From the American Enterprise Institute.
Excerpt:
Mark Perry posts regarding the new AEI Education Outlook by University of Missouri economist Cory Koedel which shows Education to be by far the easiest course of study in most colleges. Mark finds additional evidence from Cornell University to back up Koedel’s claim. Education majors enter college with lower SAT scores than students majoring in other fields but leave college with higher GPAs.

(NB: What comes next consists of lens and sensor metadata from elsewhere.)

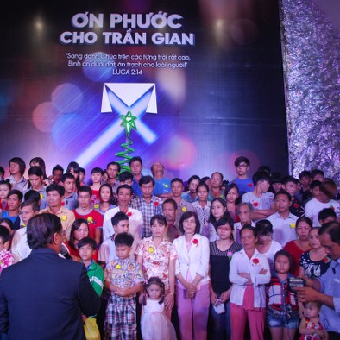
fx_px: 389
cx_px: 129
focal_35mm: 35
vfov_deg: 47.2
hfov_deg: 46.8
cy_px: 170
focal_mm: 18
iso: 500
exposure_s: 1/60
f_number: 3.5
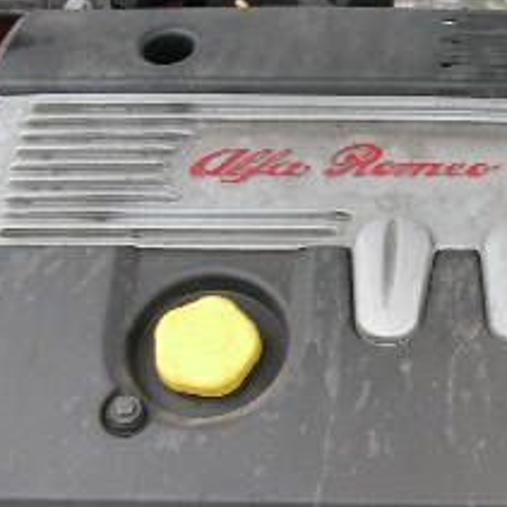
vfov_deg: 18.4
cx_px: 490
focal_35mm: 94
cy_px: 377
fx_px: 1558
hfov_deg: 18.1
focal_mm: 5.8
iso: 50
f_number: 3
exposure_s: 1/30.4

[…]But, as a forthcoming paper that I have co-authored with Jason Richwine will show, the low standards applied in education degrees also complicate the task of determining whether public school teachers are fairly paid. Teachers claim to be underpaid because they receive lower average salaries than private sector workers with similar levels of education. (Our paper shows that, even if this is true, they more than make up the gap through generous benefits, but we’ll ignore that for now.) But note that the control variable here is the level of education — meaning, Bachelor’s degree, Master’s degree, and so on — and not the quality of education nor, more importantly, the ability or productivity of the worker.
[…]Put bluntly, public school teachers enter college with below-average SAT scores, major in the easiest undergraduate course of study, take Master’s degrees in education that have no appreciable impact on teaching quality, and then wonder why they’re not as well paid as someone who got a Master’s in chemical engineering. They shouldn’t.
Education is what you study when you can’t get into anything else, and you don’t learn anything in it. What we really need is to hire teachers with real degrees in math, science and business. There should not even be an education MAJOR.
Here’s a fun story about the Chicago Teacher Union (CTU).
Excerpt:
Like many Illinois citizens, the CTU has seen reports that three out of four state high school graduates are not ready for college. And the union’s response has been, well … the CTU hasn’t really said anything about it.
You see, the fact that students are leaving Illinois’ K-12 public education system totally unprepared for college, the workplace or life in general – that’s not really the CTU’s thing.
Instead, the union is “upset” and feeling very “disrespected” because the Chicago Board of Education doesn’t have the money to pay CTU members the four percent pay raise they were promised in their contract.
The union is also steaming over the fact that more than 1,500 teachers have been laid off, some of which have been placed on a “secret” do-not-hire list, CTU President Karen Lewis told the Chicago Sun-Times.
Pay, benefits, working conditions – these are the things that the teachers unions are willing to strike over. If only 23 percent of Illinois high school grads pass a college-readiness test, well, what do you expect them to do about it? Lewis is quick to point out that union teachers are just simple “workers,” doing the best they can with the kids they are given. (It’s mostly the parents’ fault, anyway.)
Sure, some trouble making education reformers may suggest that kids are doing badly on the tests because their school days have been frittered away on silly social justice lessons, but the fact that the CTU is being stiffed on its four percent pay raise only underscores the need for such a curriculum.
Teachers don’t like it when you expect them to earn their salaries. They just go on strike.